In fact, many have critiqued Kristof for his repeated focus on himself as “liberator” of oppressed women. As Laura Augustín points out in her essay “The Soft Side of Imperialism”:
Here he is beaming down at obedient-looking Cambodian girls, or smiling broadly beside a dour, unclothed black man with a spear, whilst there he is with Ashton and Demi, Brad and Angelina, George Clooney. He professes humility, but his approach to journalistic advocacy makes himself a celebrity. He is the news story: Kristof is visiting, Kristof is doing something.
Beyond his self-promotion, there remains the issue of whose story Kristof is telling. He has, in fact, answered critiques of his reporting style–which often focuses on white outsiders going to Asian or African countries–by saying that this choice is purposeful. When asked why he often portrays “black Africans as victims” and “white foreigners as their saviors,” he has answered, “One way to get people to read…is to have some sort of American they can identify with as a bridge character.” A presumption which assumes that all New York Times readers are white, of course, but I won’t get into that now.
Finally, and most problematically, Half the Sky replicates the same dynamic of that dreadful pilot photo by focusing solely on the oppressions of the Global South.

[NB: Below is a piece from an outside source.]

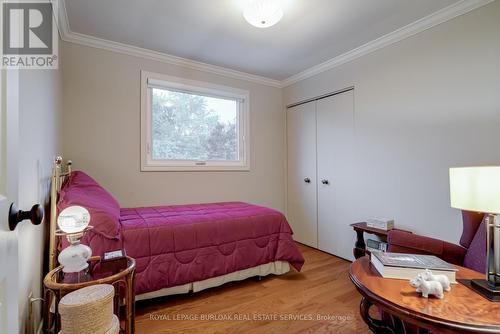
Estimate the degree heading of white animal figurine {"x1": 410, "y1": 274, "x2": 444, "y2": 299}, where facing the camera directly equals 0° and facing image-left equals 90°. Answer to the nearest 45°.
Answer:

Although a few passing comments are made about rape, coerced sex work, and other gender-based violence existing everywhere in the world–including in the U.S., hello?!–the point that is consistently reiterated in the film is that gender oppression is “worse” in “these countries”–that it is a part of “their culture.” In fact, at one point, on the issue of female genital cutting, Kristof tells actress Diane Lane, “That may be [their] culture, but it’s also a pretty lousy aspect of culture.”
There’s nothing that smacks more of “us and them” talk than these sorts of statements about “their culture.” Postcultural critic Gayatri Chakrovorty Spivak, in fact, coined the term “white men saving brown women from brown men” to describe the imperialist use of women’s oppression as justification for political aggression.